- _How to complete this task_
Line by line, the data below should be set down unchanged, with images excluded.

********

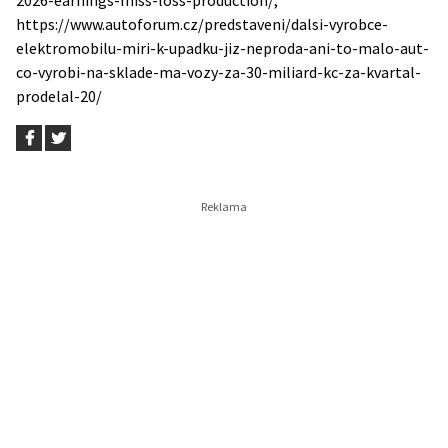
2026-earnings-miss-loss-production/,
https://www.autoforum.cz/predstaveni/dalsi-vyrobce-
elektromobilu-miri-k-upadku-jiz-neproda-ani-to-malo-aut-
co-vyrobi-na-sklade-ma-vozy-za-30-miliard-kc-za-kvartal-
prodelal-20/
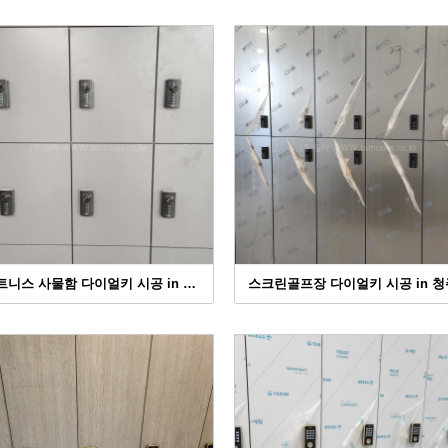
트니스 사물함 다이얼키 시공 in …
스크린골프장 다이얼키 시공 in 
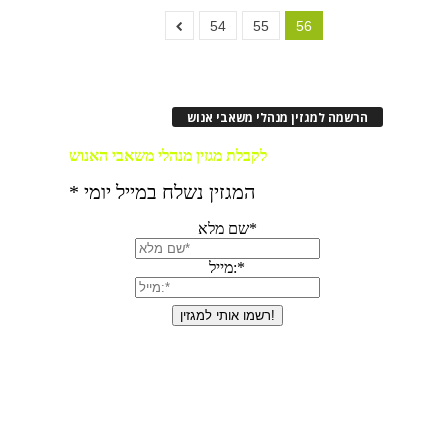
54
55
56
הרשמה למגזין מנהלי משאבי אנוש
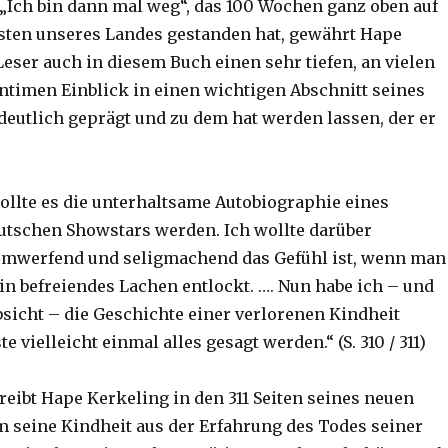
„Ich bin dann mal weg“, das 100 Wochen ganz oben auf
isten unseres Landes gestanden hat, gewährt Hape
eser auch in diesem Buch einen sehr tiefen, an vielen
intimen Einblick in einen wichtigen Abschnitt seines
 deutlich geprägt und zu dem hat werden lassen, der er
ollte es die unterhaltsame Autobiographie eines
utschen Showstars werden. Ich wollte darüber
 umwerfend und seligmachend das Gefühl ist, wenn man
n befreiendes Lachen entlockt. …. Nun habe ich – und
bsicht – die Geschichte einer verlorenen Kindheit
e vielleicht einmal alles gesagt werden.“ (S. 310 / 311)
reibt Hape Kerkeling in den 311 Seiten seines neuen
m seine Kindheit aus der Erfahrung des Todes seiner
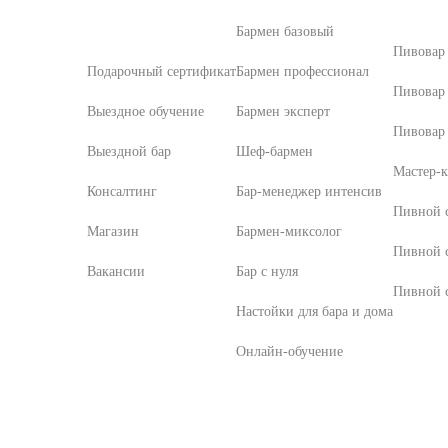
Бармен базовый
Пивовар
Подарочный сертификат
Бармен профессионал
Пивовар
Выездное обучение
Бармен эксперт
Пивовар 
Выездной бар
Шеф-бармен
Мастер-к
Консалтинг
Бар-менеджер интенсив
Пивной с
Магазин
Бармен-миксолог
Пивной 
Вакансии
Бар с нуля
Пивной с
Настойки для бара и дома
Онлайн-обучение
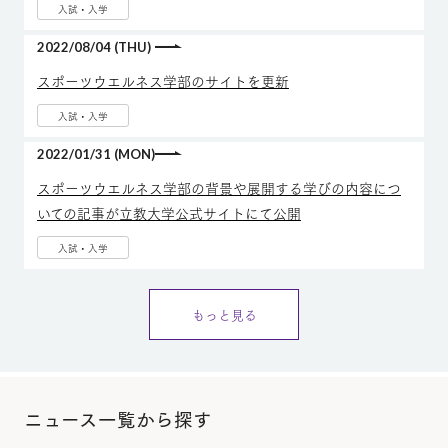
入試・入学
2022/08/04 (THU)
スポーツウエルネス学部のサイトを更新
入試・入学
2022/01/31 (MON)
スポーツウエルネス学部の背景や展開する学びの内容につ
いての記事が立教大学公式サイトにて公開
入試・入学
もっと見る
ニュース一覧から探す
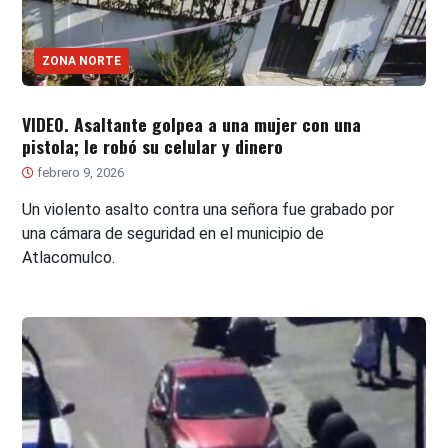
ZONA NORTE
VIDEO. Asaltante golpea a una mujer con una
pistola; le robó su celular y dinero
febrero 9, 2026
Un violento asalto contra una señora fue grabado por
una cámara de seguridad en el municipio de
Atlacomulco.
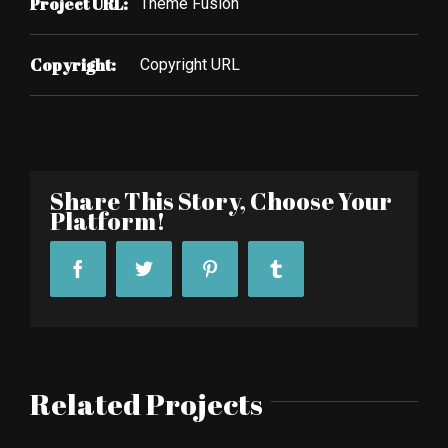
Project URL:
Theme Fusion
Copyright:
Copyright URL
Share This Story, Choose Your
Platform!
Related Projects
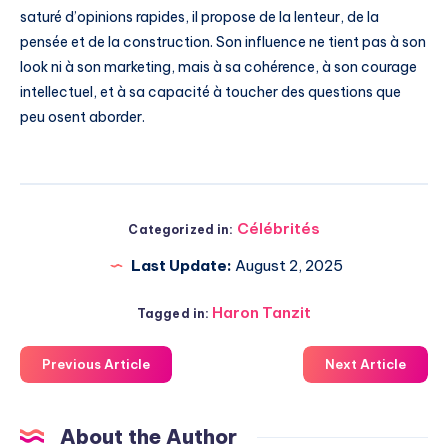
saturé d’opinions rapides, il propose de la lenteur, de la
pensée et de la construction. Son influence ne tient pas à son
look ni à son marketing, mais à sa cohérence, à son courage
intellectuel, et à sa capacité à toucher des questions que
peu osent aborder.
Célébrités
Categorized in:
Last Update:
August 2, 2025
Haron Tanzit
Tagged in:
Previous Article
Next Article
About the Author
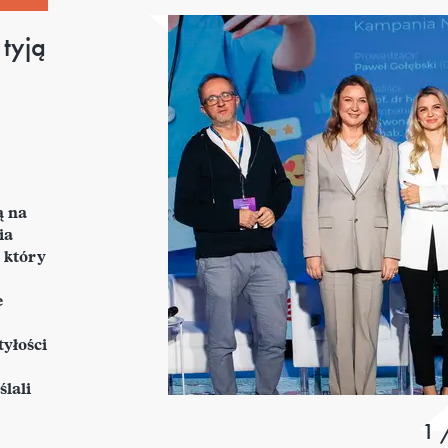
 tyją
ą na
ia
 który
e
yłości
lali
1 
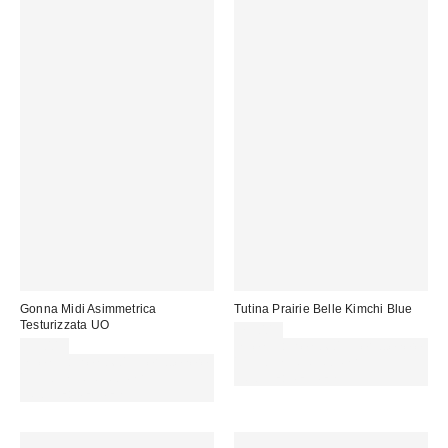
Gonna Midi Asimmetrica
Tutina Prairie Belle Kimchi Blue
Testurizzata UO
75,00 €
55,00 €
Spendi almeno 60 € per ottenere
Spendi almeno 60 € per ottenere
15 € DI SCONTO. USA IL
15 € DI SCONTO. USA IL
CODICE: REFRESH
CODICE: REFRESH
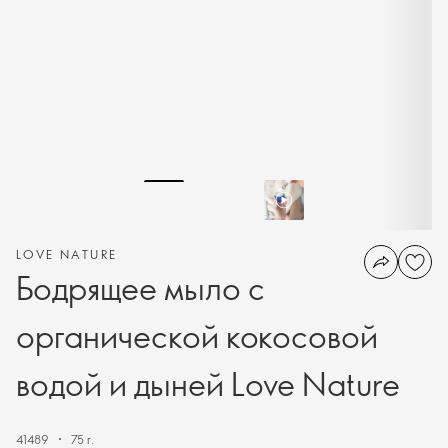
LOVE NATURE
Бодрящее мыло с
органической кокосовой
водой и дыней Love Nature
41489
75 г.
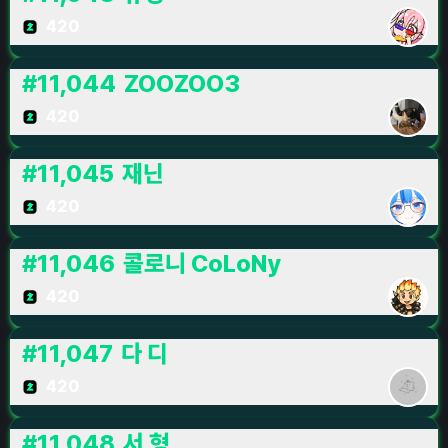
420
#
11,044
ZOOZOO3
420
#
11,045
재닌
420
#
11,046
콜로니 CoLoNy
420
#
11,047
다 디
420
#
11,048
서 형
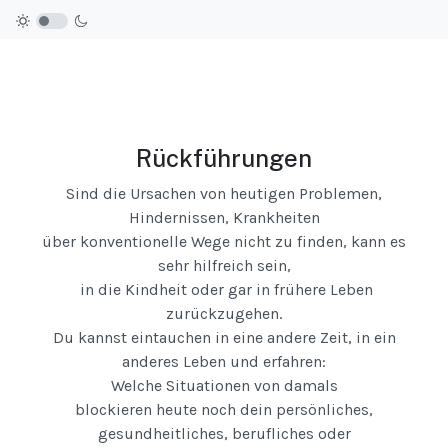
Rückführungen
Sind die Ursachen von heutigen Problemen,
Hindernissen, Krankheiten
über konventionelle Wege nicht zu finden, kann es
sehr hilfreich sein,
in die Kindheit oder gar in frühere Leben
zurückzugehen.
Du kannst eintauchen in eine andere Zeit, in ein
anderes Leben und erfahren:
Welche Situationen von damals
blockieren heute noch dein persönliches,
gesundheitliches, berufliches oder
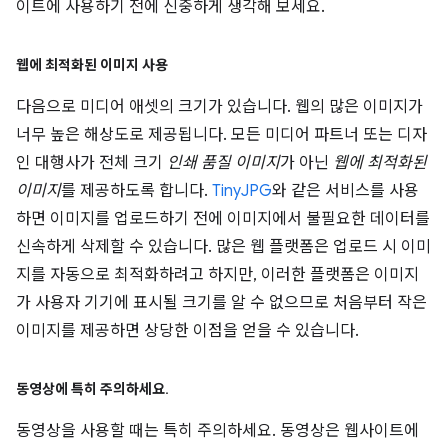
이트에 사용하기 전에 신중하게 생각해 보세요.
웹에 최적화된 이미지 사용
다음으로 미디어 애셋의 크기가 있습니다. 웹의 많은 이미지가
너무 높은 해상도로 제공됩니다. 모든 미디어 파트너 또는 디자
인 대행사가 전체 크기
인쇄 품질 이미지
가 아닌
웹에 최적화된
이미지
를 제공하도록 합니다.
TinyJPG
와 같은 서비스를 사용
하면 이미지를 업로드하기 전에 이미지에서 불필요한 데이터를
신속하게 삭제할 수 있습니다. 많은 웹 플랫폼은 업로드 시 이미
지를 자동으로 최적화하려고 하지만, 이러한 플랫폼은 이미지
가 사용자 기기에 표시될 크기를 알 수 없으므로 처음부터 작은
이미지를 제공하면 상당한 이점을 얻을 수 있습니다.
동영상에 특히 주의하세요
.
동영상을 사용할 때는 특히 주의하세요. 동영상은 웹사이트에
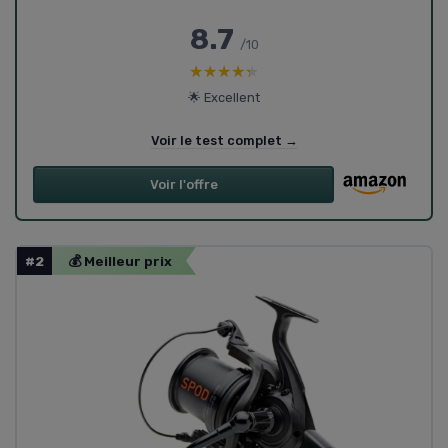
8.7
/10
★★★★★
★★★★★
🌟 Excellent
Voir le test complet →
Voir l'offre
#2
💰 Meilleur prix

********

- _Problem solution_
2026-earnings-miss-loss-production/,
https://www.autoforum.cz/predstaveni/dalsi-vyrobce-
elektromobilu-miri-k-upadku-jiz-neproda-ani-to-malo-aut-
co-vyrobi-na-sklade-ma-vozy-za-30-miliard-kc-za-kvartal-
prodelal-20/
트니스 사물함 다이얼키 시공 in …
스크린골프장 다이얼키 시공 in 
54
55
56
הרשמה למגזין מנהלי משאבי אנוש
„Ich bin dann mal weg“, das 100 Wochen ganz oben auf
isten unseres Landes gestanden hat, gewährt Hape
eser auch in diesem Buch einen sehr tiefen, an vielen
intimen Einblick in einen wichtigen Abschnitt seines
 deutlich geprägt und zu dem hat werden lassen, der er
ollte es die unterhaltsame Autobiographie eines
utschen Showstars werden. Ich wollte darüber
 umwerfend und seligmachend das Gefühl ist, wenn man
n befreiendes Lachen entlockt. …. Nun habe ich – und
bsicht – die Geschichte einer verlorenen Kindheit
e vielleicht einmal alles gesagt werden.“ (S. 310 / 311)
reibt Hape Kerkeling in den 311 Seiten seines neuen
m seine Kindheit aus der Erfahrung des Todes seiner
Бармен базовый
Пивовар
Подарочный сертификат
Бармен профессионал
Пивовар
Выездное обучение
Бармен эксперт
Пивовар 
Выездной бар
Шеф-бармен
Мастер-к
Консалтинг
Бар-менеджер интенсив
Пивной с
Магазин
Бармен-миксолог
Пивной 
Вакансии
Бар с нуля
Пивной с
Настойки для бара и дома
Онлайн-обучение
入試・入学
2022/08/04 (THU)
スポーツウエルネス学部のサイトを更新
入試・入学
2022/01/31 (MON)
スポーツウエルネス学部の背景や展開する学びの内容につ
いての記事が立教大学公式サイトにて公開
入試・入学
もっと見る
ニュース一覧から探す
ZONA NORTE
VIDEO. Asaltante golpea a una mujer con una
pistola; le robó su celular y dinero
febrero 9, 2026
Un violento asalto contra una señora fue grabado por
una cámara de seguridad en el municipio de
Atlacomulco.
Project URL:
Theme Fusion
Copyright:
Copyright URL
Share This Story, Choose Your
Platform!
Related Projects
saturé d’opinions rapides, il propose de la lenteur, de la
pensée et de la construction. Son influence ne tient pas à son
look ni à son marketing, mais à sa cohérence, à son courage
intellectuel, et à sa capacité à toucher des questions que
peu osent aborder.
Célébrités
Categorized in:
Last Update:
August 2, 2025
Haron Tanzit
Tagged in:
Previous Article
Next Article
About the Author
 tyją
ą na
ia
 który
e
yłości
lali
1 
Gonna Midi Asimmetrica
Tutina Prairie Belle Kimchi Blue
Testurizzata UO
75,00 €
55,00 €
Spendi almeno 60 € per ottenere
Spendi almeno 60 € per ottenere
15 € DI SCONTO. USA IL
15 € DI SCONTO. USA IL
CODICE: REFRESH
CODICE: REFRESH
LOVE NATURE
Бодрящее мыло с
органической кокосовой
водой и дыней Love Nature
41489
75 г.
420
#
11,044
ZOOZOO3
420
#
11,045
재닌
420
#
11,046
콜로니 CoLoNy
420
#
11,047
다 디
420
#
11,048
서 형
Rückführungen
Sind die Ursachen von heutigen Problemen,
Hindernissen, Krankheiten
über konventionelle Wege nicht zu finden, kann es
sehr hilfreich sein,
in die Kindheit oder gar in frühere Leben
zurückzugehen.
Du kannst eintauchen in eine andere Zeit, in ein
anderes Leben und erfahren:
Welche Situationen von damals
blockieren heute noch dein persönliches,
gesundheitliches, berufliches oder
이트에 사용하기 전에 신중하게 생각해 보세요.
웹에 최적화된 이미지 사용
다음으로 미디어 애셋의 크기가 있습니다. 웹의 많은 이미지가
너무 높은 해상도로 제공됩니다. 모든 미디어 파트너 또는 디자
인 대행사가 전체 크기
인쇄 품질 이미지
가 아닌
웹에 최적화된
이미지
를 제공하도록 합니다.
TinyJPG
와 같은 서비스를 사용
하면 이미지를 업로드하기 전에 이미지에서 불필요한 데이터를
신속하게 삭제할 수 있습니다. 많은 웹 플랫폼은 업로드 시 이미
지를 자동으로 최적화하려고 하지만, 이러한 플랫폼은 이미지
가 사용자 기기에 표시될 크기를 알 수 없으므로 처음부터 작은
이미지를 제공하면 상당한 이점을 얻을 수 있습니다.
동영상에 특히 주의하세요
.
동영상을 사용할 때는 특히 주의하세요. 동영상은 웹사이트에
8.7
/10
★★★★★
★★★★★
🌟 Excellent
Voir le test complet →
Voir l'offre
#2
💰 Meilleur prix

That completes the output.